ケーキ、追加注文で【田端】 軽井沢風の、とでも言えばいいのか、とにかく小洒落た喫茶店で、室生は目の前の堀と中野がケーキを食べる姿を眺めていた。堀のお気に入りの喫茶店。店自体は小さいが天井が高く開放感がある。格子組の窓からは夏蜜柑のような光が差し込んでくる。
天然木の四角いテーブルの上には数本のベニバナが飾られている。綺麗なのだが二人を見るのには邪魔だなと、室生はガラスの花瓶をテーブルの端に寄せた。
「どうしたんですか、犀さん」
「いや……それよりシゲはそれだけで足りるのか?」
中野が気づいて尋ねてくるのをなんだか気恥ずかしく思いつつ、室生は話を逸らした。
「そうだよ、しげじ。足りないんじゃない?僕の一口あげるよ」
堀が自分のケーキを一口分フォークに刺して、それを中野へ差し出す。「辰、いいよ」「いいから食べて」、そんな会話を微笑ましく眺めつつ、室生はメニューを手元に引き寄せる。今日は二人を労うのが目的だった。武者小路が夏の休暇を取って四人で旅行に出かけてしまったのと、同じ時期に徳冨も休暇を取ったため、その間だけ畑仕事を手伝ってもらったのだ。
「シゲ、ホットケーキがあるぞ。季節のフルーツもついているそうだ。今日は俺がご馳走してやるから遠慮なく頼め……」
「犀!!」
急に誰かが慌ただしく店に入ってきたなと思ったら、いきなり名前を呼ばれて室生は振り返った。萩原がよたよたとテーブルの間を歩いてやってくる。その後ろを芥川が悠々とした足取りで店内に入ってくる。萩原は室生たちのテーブルにたどり着くと「ひどいよ犀」と上気した顔で言った。
「なにがだ。っていうか朔、店で騒いだら駄目だろう。とにかく座れ」
室生が隣の椅子を引いてやると、萩原はうなずいて腰を下ろした。芥川が空いている椅子を引き寄せて、当然のように誕生日席に収まった。堀と中野は突然現れた二人に驚いてフォークを持つ手が止まっている。
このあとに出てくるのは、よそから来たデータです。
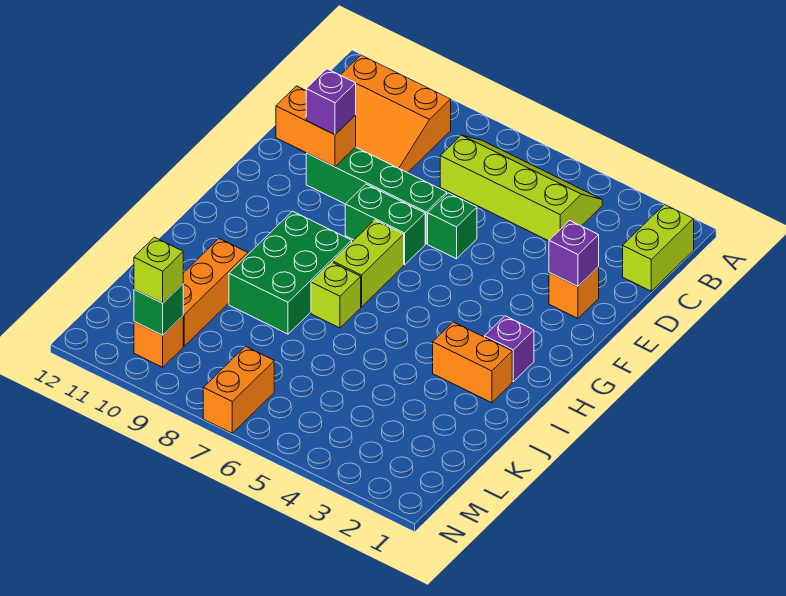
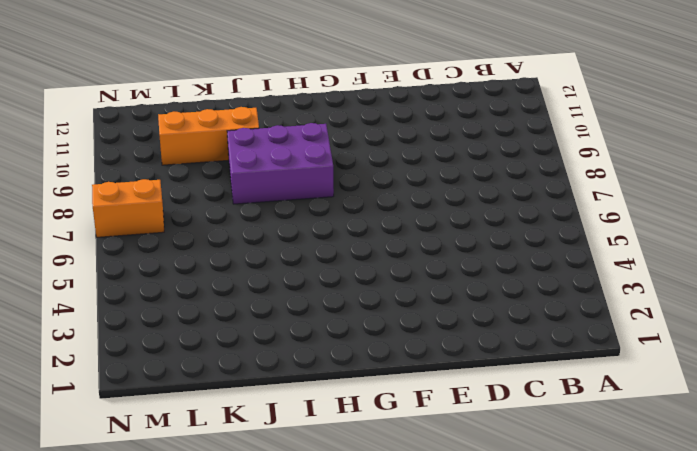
purple brick H8:J9 level 1 -> green brick H8:J9 level 1
none -> lime brick B1:C1 level 1
none -> lime slope B4:C7 level 1 top C
none -> orange slope B9:D11 level 1 top B

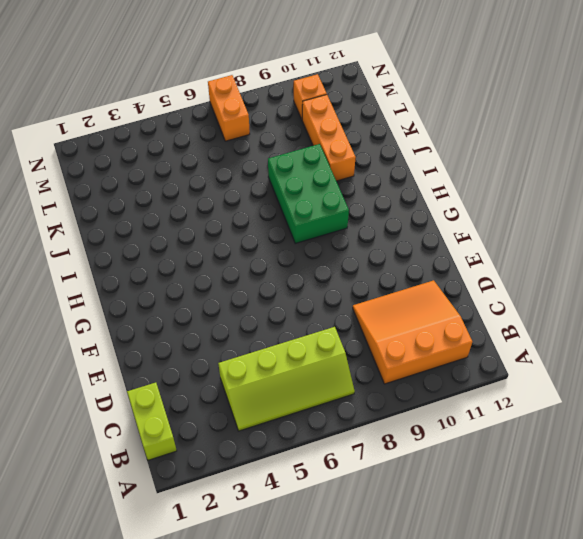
none -> orange brick E2 level 1
none -> green brick E6 level 1
none -> green brick E7:E10 level 1

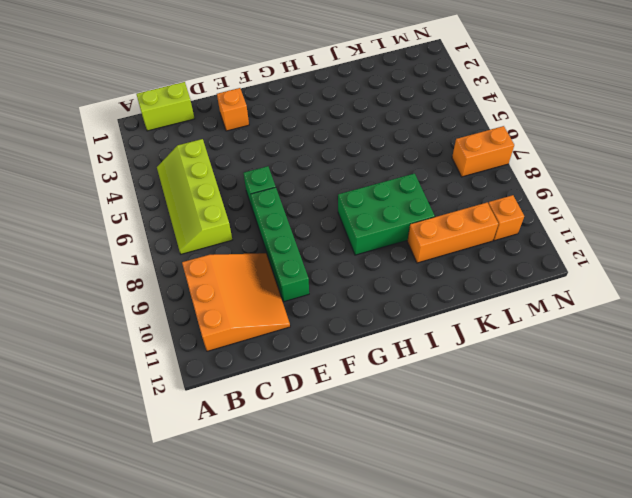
none -> green brick F7:F8 level 1
none -> lime brick G7:H7 level 1
none -> purple brick H2 level 1

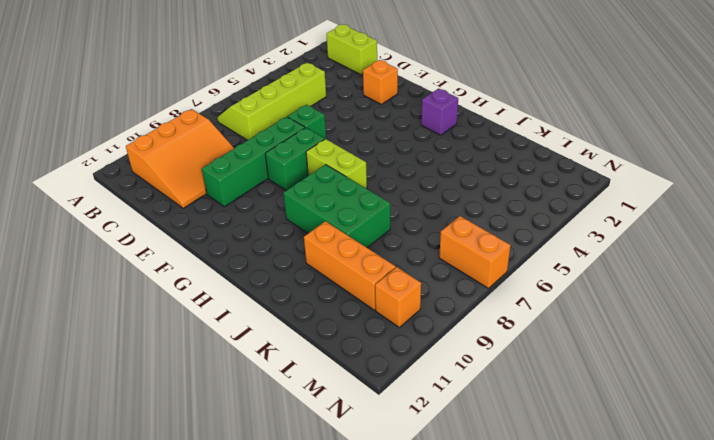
none -> orange brick I2:I3 level 1
none -> lime brick I7 level 1
none -> purple brick E2 level 2

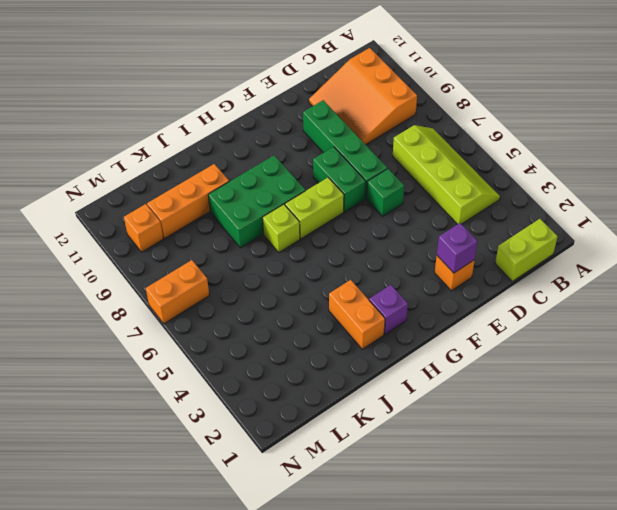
none -> orange brick E10:E11 level 2
none -> green brick M10 level 2
none -> purple brick E10 level 3

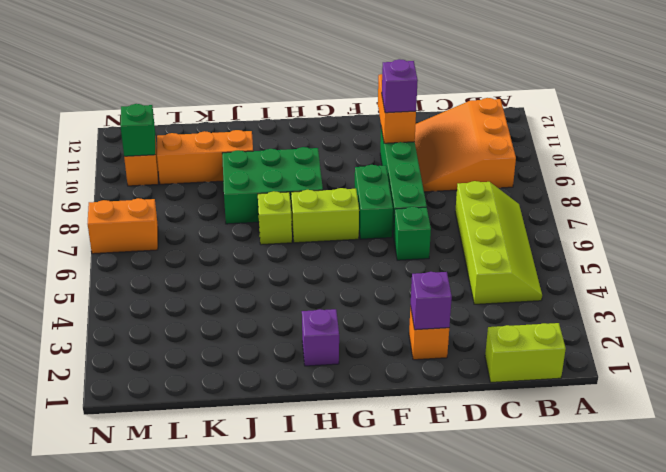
none -> orange brick I2:I3 level 1
none -> lime brick M10 level 3

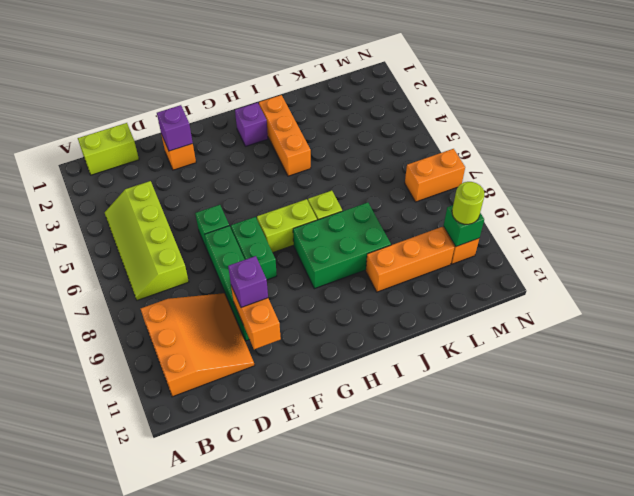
orange brick I2:I4 level 1 -> orange brick I2:I3 level 1
lime round brick M10 level 3 -> lime brick M10 level 3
萩原が室生を見て、もう一度さっきの台詞を繰り返した。
「だからなんでだ」
「だって犀、自分と龍くんを置いてお茶に行っちゃうんだもの……」
「は?これは二人が畑仕事を手伝ってくれたお礼だぞ。朔は手伝ってくれと言ったら断ったじゃないか」
すると萩原はおどおどとみんなの顔を見回して、
「畑?そうだっけ?……というか龍くんが、犀が自分たちを置いてこっそりお茶に行ったって言うから……」
「おい……芥川には出がけに理由を言っただろ」
芥川とはちょうど室生が部屋を出た時に、ばったり廊下で出会ったのだ。出かけるのかと聞くから、正直に行き先と目的を告げたのだが。
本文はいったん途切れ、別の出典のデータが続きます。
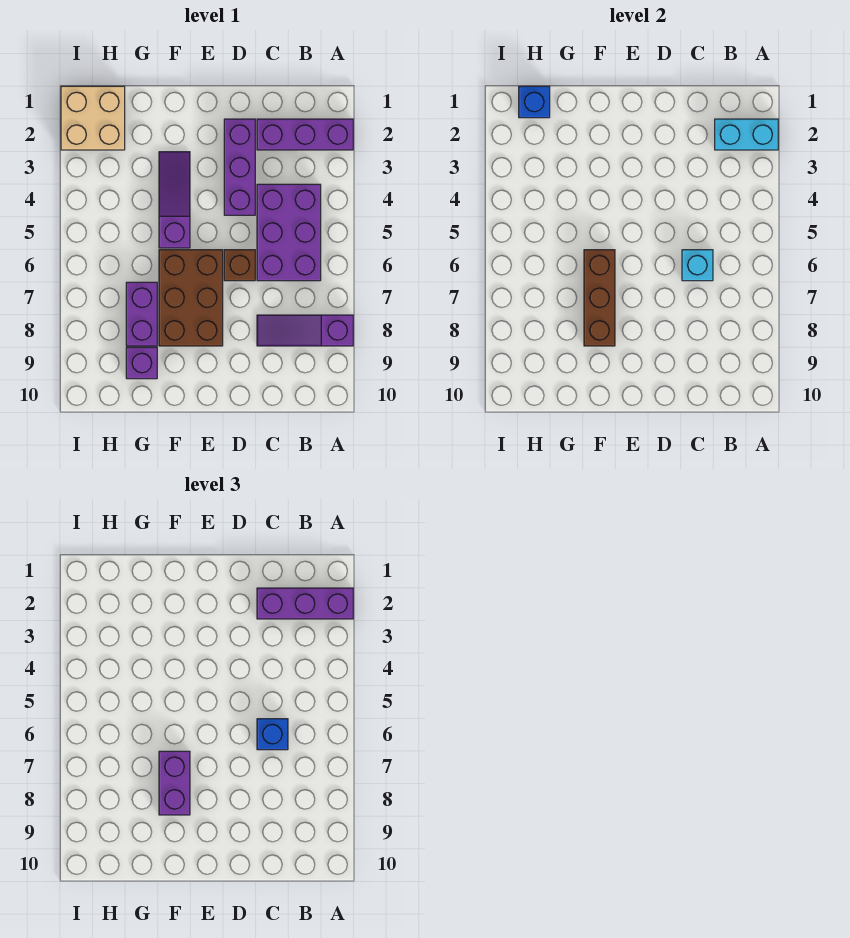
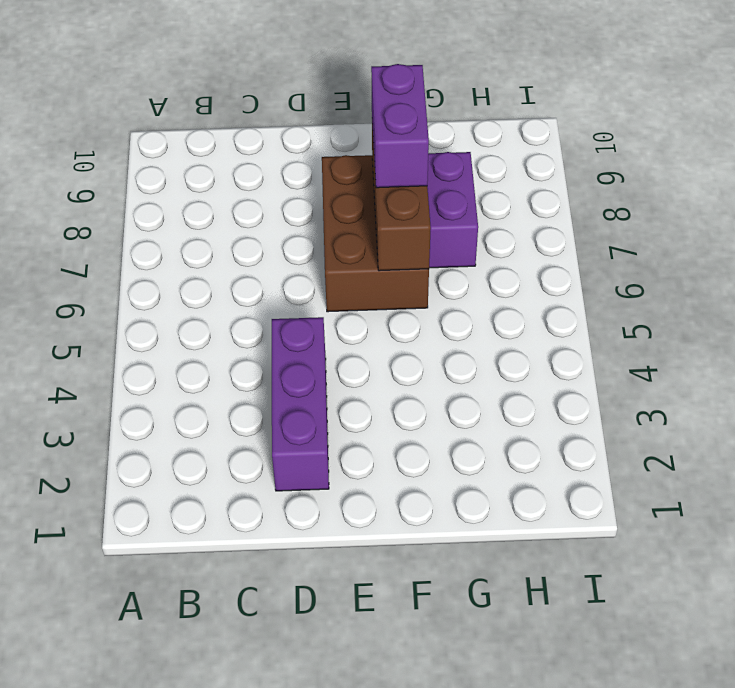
none -> purple brick A2:C2 level 1
none -> purple slope A8:C8 level 1 top A
none -> purple brick B4:C6 level 1

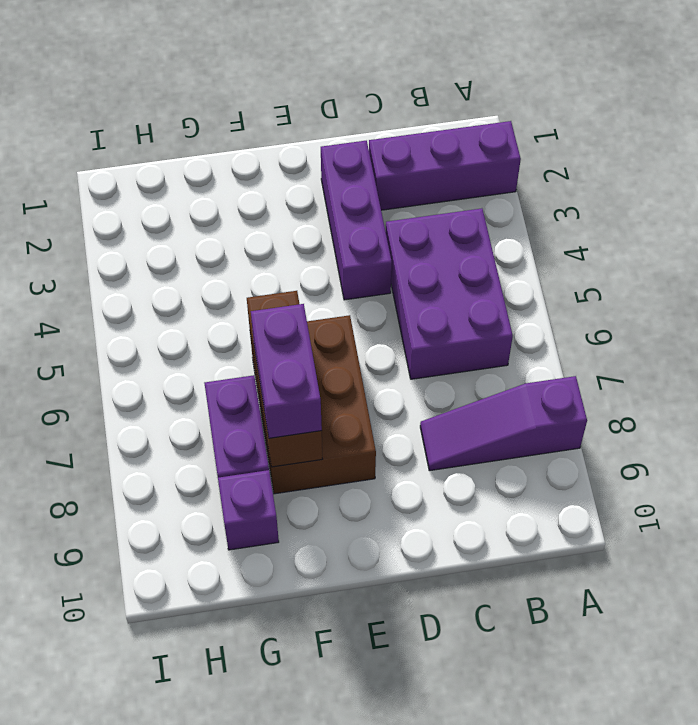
none -> brown brick D6 level 1
none -> purple slope F3:F5 level 1 top 5
none -> tan brick H1:I2 level 1

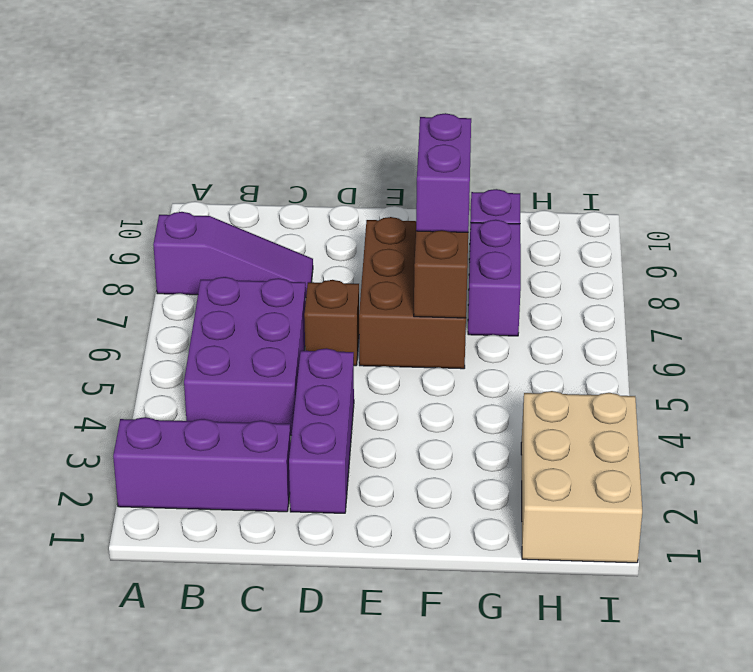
tan brick H1:I3 level 1 -> tan brick H1:I2 level 1
none -> purple slope F3:F5 level 1 top 5
none -> cyan brick A2:B2 level 2
none -> cyan brick C6 level 2

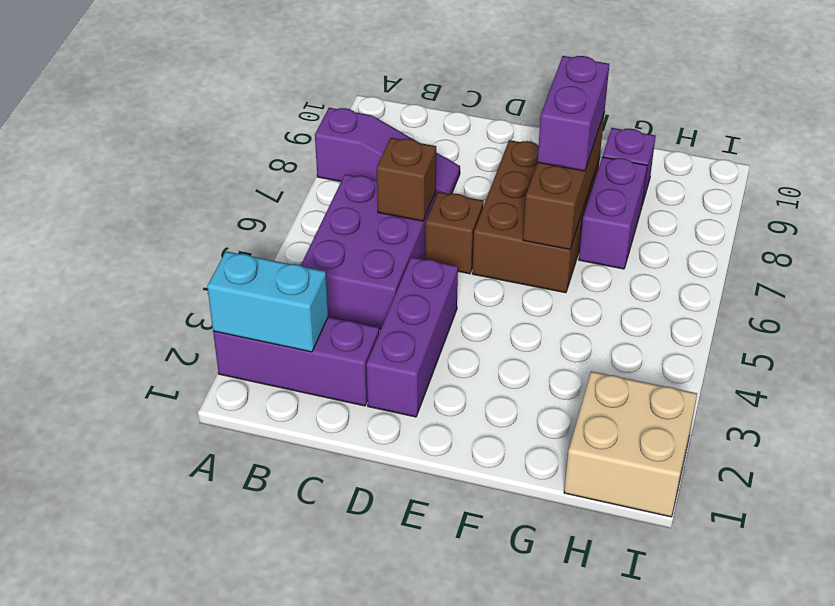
brown brick C6 level 2 -> cyan brick C6 level 2
none -> purple slope F3:F5 level 1 top 5
none -> blue brick H1 level 2
none -> purple brick A2:C2 level 3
──こいつ、ひとりで乱入するのが嫌で朔を巻き込んだな?
室生が芥川を軽く睨むと、芥川はいたずらが成功した子供のような笑みを浮かべた。中野はといえば少し呆れた顔で芥川を見ている。
テーブルの上は給仕が持ってきたお冷の杯が二つ増えただけで、にわかに賑やかになった。テーブルの上は賑やかだが、室生は腕組みをして黙っている。賑やかな雰囲気とは言いがたい。
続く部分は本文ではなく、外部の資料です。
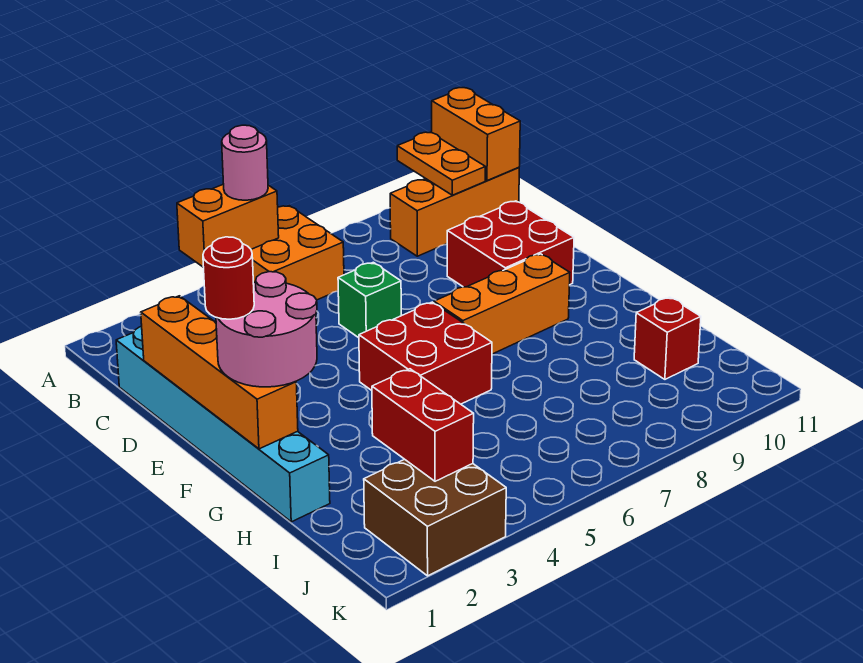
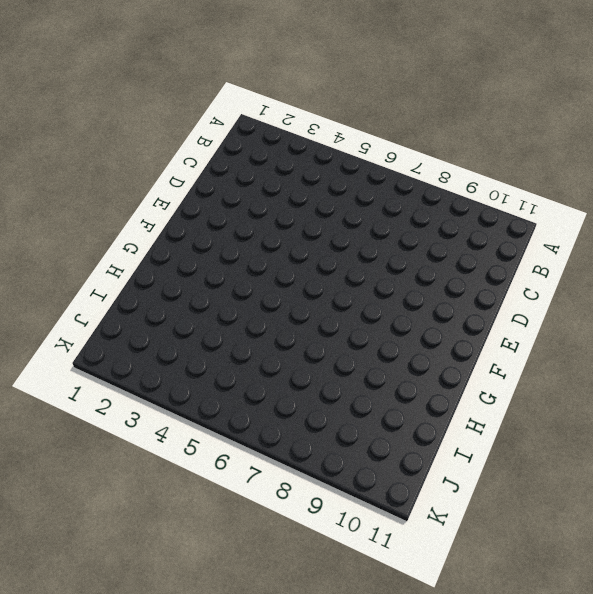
none -> orange brick A5:B6 level 1
none -> orange brick B9:B11 level 1
none -> cyan brick C1:H1 level 1

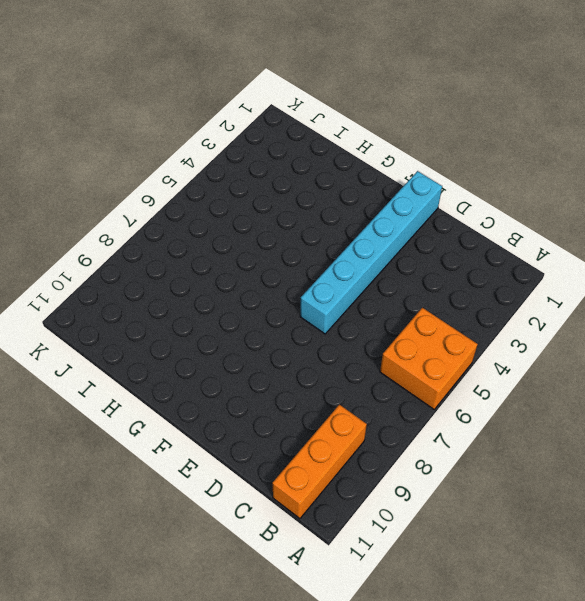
cyan brick E1:E6 level 1 -> cyan brick C1:H1 level 1
none -> green brick D6 level 1
none -> red brick D9:E10 level 1
none -> red brick F5:G6 level 1

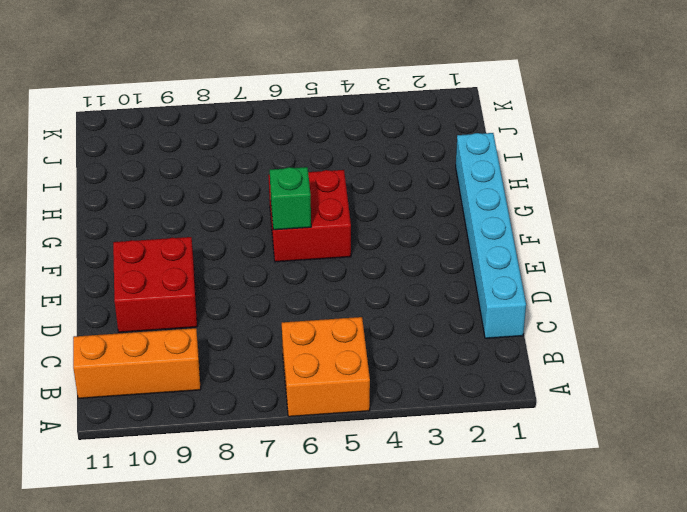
green brick F6 level 2 -> green brick D6 level 1
none -> orange brick F7:F9 level 1
none -> red brick I10 level 1
none -> brown brick J2:K3 level 1

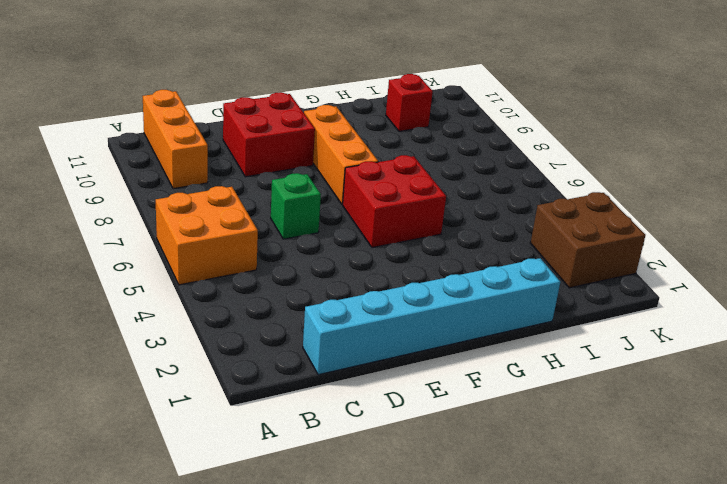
none -> orange brick A4:A5 level 2
none -> orange plate A10:B10 level 2
none -> orange brick A11:B11 level 2

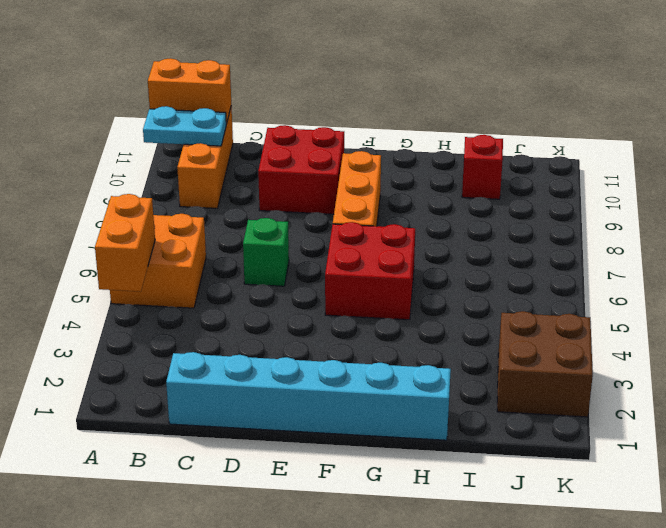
cyan plate A10:B10 level 2 -> orange plate A10:B10 level 2
none -> orange brick D1:G1 level 2
none -> red brick I3:J3 level 2
none -> pink round brick A5 level 3

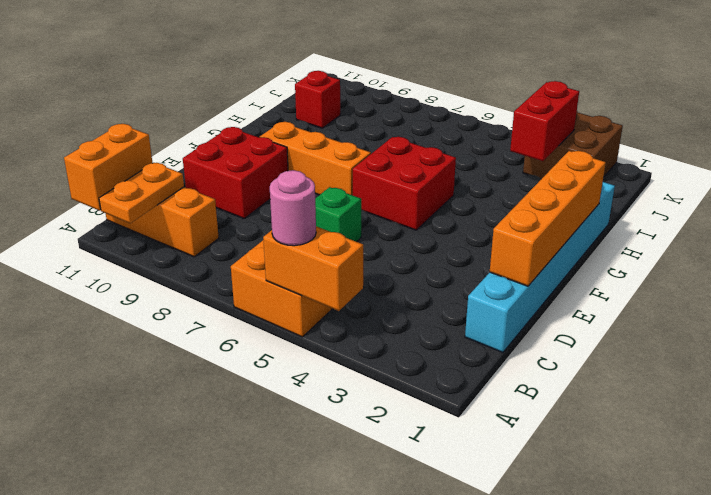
none -> pink round brick F1:G2 level 3
none -> red round brick F1 level 4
萩原は恐縮したように肩をすぼませて、「あの、自分は帰った方がいいかな……?」と席を立とうとした。堀が焦って腰を浮かせた。
「あ、あの。僕は朔太郎さんと芥川さんが来てくださって嬉しいです。大勢で食べると美味しいですよね。だから朔太郎さんもここにいてください」
「そ、そう?」
堀の言葉に萩原は椅子に座り直す。すかさず芥川が、
「そうでしょ。さすが辰ちゃんこ」
と言ってえへんと胸を張った。なんでそんなに偉そうなんだ。もう怒る気にもなれない。それに、みんなの世話をするのはそう悪い気分でもないのだ。室生は諦めて言った。